• _Document excerpt_:
--
Martin Luther King III. (photo: Reuters)

How the Polluter-Backed National Black Chamber Misleads Minorities
By Martin Luther King III, The Washington Post
31 December 15
or months now, the National Black Chamber of Commerce has been warning communities of color that the Obama administration’s Clean Power Plan will cause job losses and generate higher energy bills.
In fact, the opposite is true.
The Environmental Protection Agency’s first-ever limits on carbon pollution from power plants will create clean- energy jobs, improve public health, bring greater reliability to our electric power grid, bolster our national security, demonstrate the United States’ resolve to combat climate change and maybe even reduce our utility bills.
By limiting the emission of carbon dioxide, the Clean Power Plan also will slow a main driver of extreme weather, which has inflicted widespread economic damage and human misery, including death.
That’s what the National Black Chamber of Commerce neglects to mention.
Why? As it turns out, the money behind the chamber’s campaign comes from polluters who stand to gain if the Clean Power Plan is blocked. According to The Post, the chamber received more than $800,000 over the past decade from ExxonMobil, and among the sponsors of the group’s national conference in August were other companies that oppose strong action to combat climate change.
--
• _Data under study_:
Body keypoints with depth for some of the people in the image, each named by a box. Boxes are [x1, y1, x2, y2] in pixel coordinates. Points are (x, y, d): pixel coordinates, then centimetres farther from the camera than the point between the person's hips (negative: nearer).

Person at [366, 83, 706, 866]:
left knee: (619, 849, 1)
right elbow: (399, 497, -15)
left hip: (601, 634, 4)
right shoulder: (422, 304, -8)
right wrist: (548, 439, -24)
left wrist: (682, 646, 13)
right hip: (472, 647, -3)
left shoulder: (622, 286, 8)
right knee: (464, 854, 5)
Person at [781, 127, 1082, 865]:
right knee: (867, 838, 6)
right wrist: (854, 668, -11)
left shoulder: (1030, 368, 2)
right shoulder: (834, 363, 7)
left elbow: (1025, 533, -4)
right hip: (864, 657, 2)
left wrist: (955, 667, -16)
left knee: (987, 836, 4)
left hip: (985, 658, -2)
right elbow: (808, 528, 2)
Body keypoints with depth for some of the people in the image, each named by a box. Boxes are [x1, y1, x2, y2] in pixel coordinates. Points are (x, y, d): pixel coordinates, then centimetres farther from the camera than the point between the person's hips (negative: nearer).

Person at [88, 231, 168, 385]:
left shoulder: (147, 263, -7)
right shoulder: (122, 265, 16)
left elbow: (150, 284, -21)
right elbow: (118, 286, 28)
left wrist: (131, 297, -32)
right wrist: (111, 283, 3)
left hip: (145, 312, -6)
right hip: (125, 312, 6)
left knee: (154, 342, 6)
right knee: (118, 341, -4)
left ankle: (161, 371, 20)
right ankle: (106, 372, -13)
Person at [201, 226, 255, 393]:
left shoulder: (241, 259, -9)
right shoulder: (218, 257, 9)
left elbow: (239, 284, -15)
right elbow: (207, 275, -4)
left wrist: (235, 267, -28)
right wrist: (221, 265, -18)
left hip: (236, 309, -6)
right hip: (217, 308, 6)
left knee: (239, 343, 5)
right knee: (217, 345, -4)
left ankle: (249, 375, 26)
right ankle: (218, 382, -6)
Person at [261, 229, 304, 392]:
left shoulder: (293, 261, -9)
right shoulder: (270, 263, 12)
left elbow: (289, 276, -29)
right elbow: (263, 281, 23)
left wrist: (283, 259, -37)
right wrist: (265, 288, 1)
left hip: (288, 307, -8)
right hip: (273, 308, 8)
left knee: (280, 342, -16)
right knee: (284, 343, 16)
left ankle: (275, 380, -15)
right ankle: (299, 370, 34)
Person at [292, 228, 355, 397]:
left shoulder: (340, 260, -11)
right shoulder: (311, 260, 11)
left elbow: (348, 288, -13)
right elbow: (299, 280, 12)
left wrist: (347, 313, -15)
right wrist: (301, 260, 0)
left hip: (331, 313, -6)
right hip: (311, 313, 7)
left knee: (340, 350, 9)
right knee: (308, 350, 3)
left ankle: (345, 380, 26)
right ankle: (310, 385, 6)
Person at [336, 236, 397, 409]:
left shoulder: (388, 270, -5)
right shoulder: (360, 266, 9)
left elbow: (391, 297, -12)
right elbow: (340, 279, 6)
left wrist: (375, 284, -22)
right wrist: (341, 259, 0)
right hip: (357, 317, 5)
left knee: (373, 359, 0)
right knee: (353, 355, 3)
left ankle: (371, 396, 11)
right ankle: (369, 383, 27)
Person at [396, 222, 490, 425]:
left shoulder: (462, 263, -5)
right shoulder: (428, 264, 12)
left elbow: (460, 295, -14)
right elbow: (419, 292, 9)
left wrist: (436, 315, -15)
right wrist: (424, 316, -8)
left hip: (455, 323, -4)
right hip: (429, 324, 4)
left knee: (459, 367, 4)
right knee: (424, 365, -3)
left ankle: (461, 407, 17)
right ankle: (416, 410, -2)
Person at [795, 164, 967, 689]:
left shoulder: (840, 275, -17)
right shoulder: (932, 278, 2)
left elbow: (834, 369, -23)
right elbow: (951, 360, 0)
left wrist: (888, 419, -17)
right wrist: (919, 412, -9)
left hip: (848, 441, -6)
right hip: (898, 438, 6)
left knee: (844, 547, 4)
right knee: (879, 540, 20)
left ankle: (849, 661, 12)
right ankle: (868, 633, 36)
--
• _Required actions_:
1. Answer from the Clean Power Plan article:
(a) What does the National Black Chamber of Commerce warn communities of color the plan will cause?
(b) What does the Environmental Protection Agency's plan limit?
(c) How much money did the chamber receive from ExxonMobil, and over what period?
2. Print the stretch of the Clean Power Plan article from "Why? As it turns" through "combat climate change.".

• _Your written answers_:
1.
(a) Job losses and higher energy bills.
(b) Carbon pollution from power plants.
(c) More than $800,000 over the past decade.

2.
Why? As it turns out, the money behind the chamber’s campaign comes from polluters who stand to gain if the Clean Power Plan is blocked. According to The Post, the chamber received more than $800,000 over the past decade from ExxonMobil, and among the sponsors of the group’s national conference in August were other companies that oppose strong action to combat climate change.